268. This One I Get: The prohibition against a kohein marrying a divorcee

A woman divorced from her husband they may not marry… (Leviticus 21:7)

If there was any doubt that the previous two mitzvos – the prohibition against a kohein marrying a zonah or a chalalah – were a reflection of the kohein’s status and not on the woman, this mitzvah should settle it. Here we see that a kohein may not marry a woman divorced from her husband. This woman certainly did nothing wrong. There’s no suggestion of promiscuity or illegitimacy as people might infer from the previous mitzvos. It’s much clearer from this mitzvah that it’s all about the kohein, not about the woman who is a full-fledged Jew in good standing. (Of course, the closing words of the verse also make that point: “because he (the kohein) is holy to his God.”)
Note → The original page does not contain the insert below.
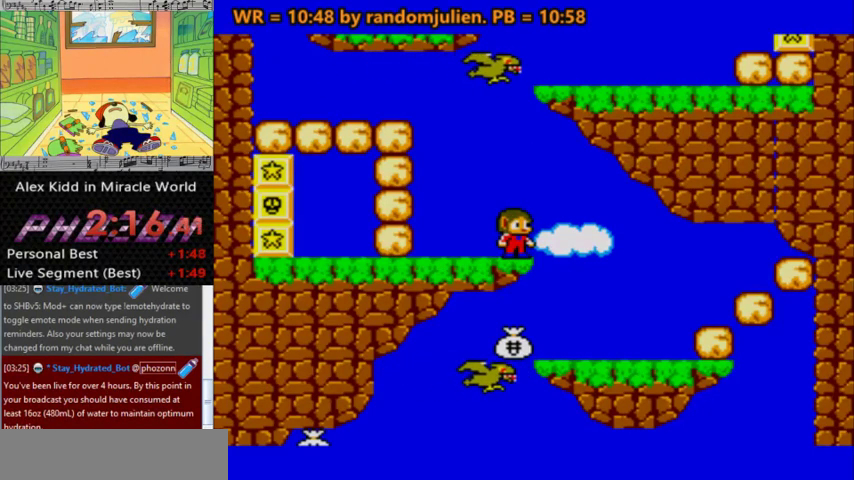
{"keys": [], "events": []}
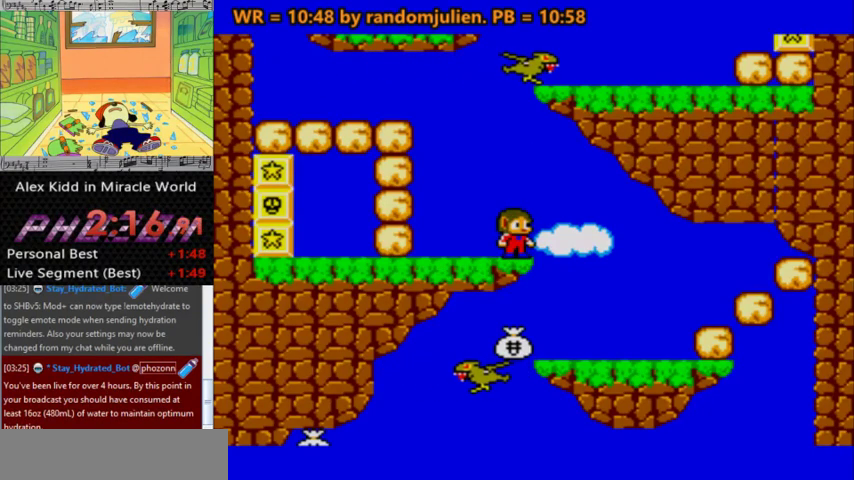
{"keys": ["a"], "events": [[300, "a", "down"]]}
There are two stages to marriage. The first is called eirusin and the second is called nisuin. Nowadays we perform both under the chuppah but this has not always been the case. If a woman divorces her husband after eirusin, she’s still considered divorced even though they never completed the marriage (and never consummated it). A woman who has undergone chalitzah (the shoe-removal ceremony performed in lieu of yibum – levirate marriage) is considered a divorcee under rabbinic law.

The reason for this mitzvah again is that since the kohein serves in the Temple, he must maintain a higher degree of personal sanctity. Doing so requires that he refrain from certain otherwise-permitted things.

The prohibition against a kohein marrying a divorcee applies to male kohanim in all times and places. It is discussed in the Talmud in the tractates of Yevamos (59a-60b), Kiddushin (77a-78b) and elsewhere. It is codified in the Shulchan Aruch in Even Ha’ezer 6. It is #160 of the 365 negative mitzvos in the Rambam’s Sefer HaMitzvos and #140 of the 194 negative mitzvos that can be observed today in the Chofetz Chaim’s Sefer HaMitzvos HaKatzar.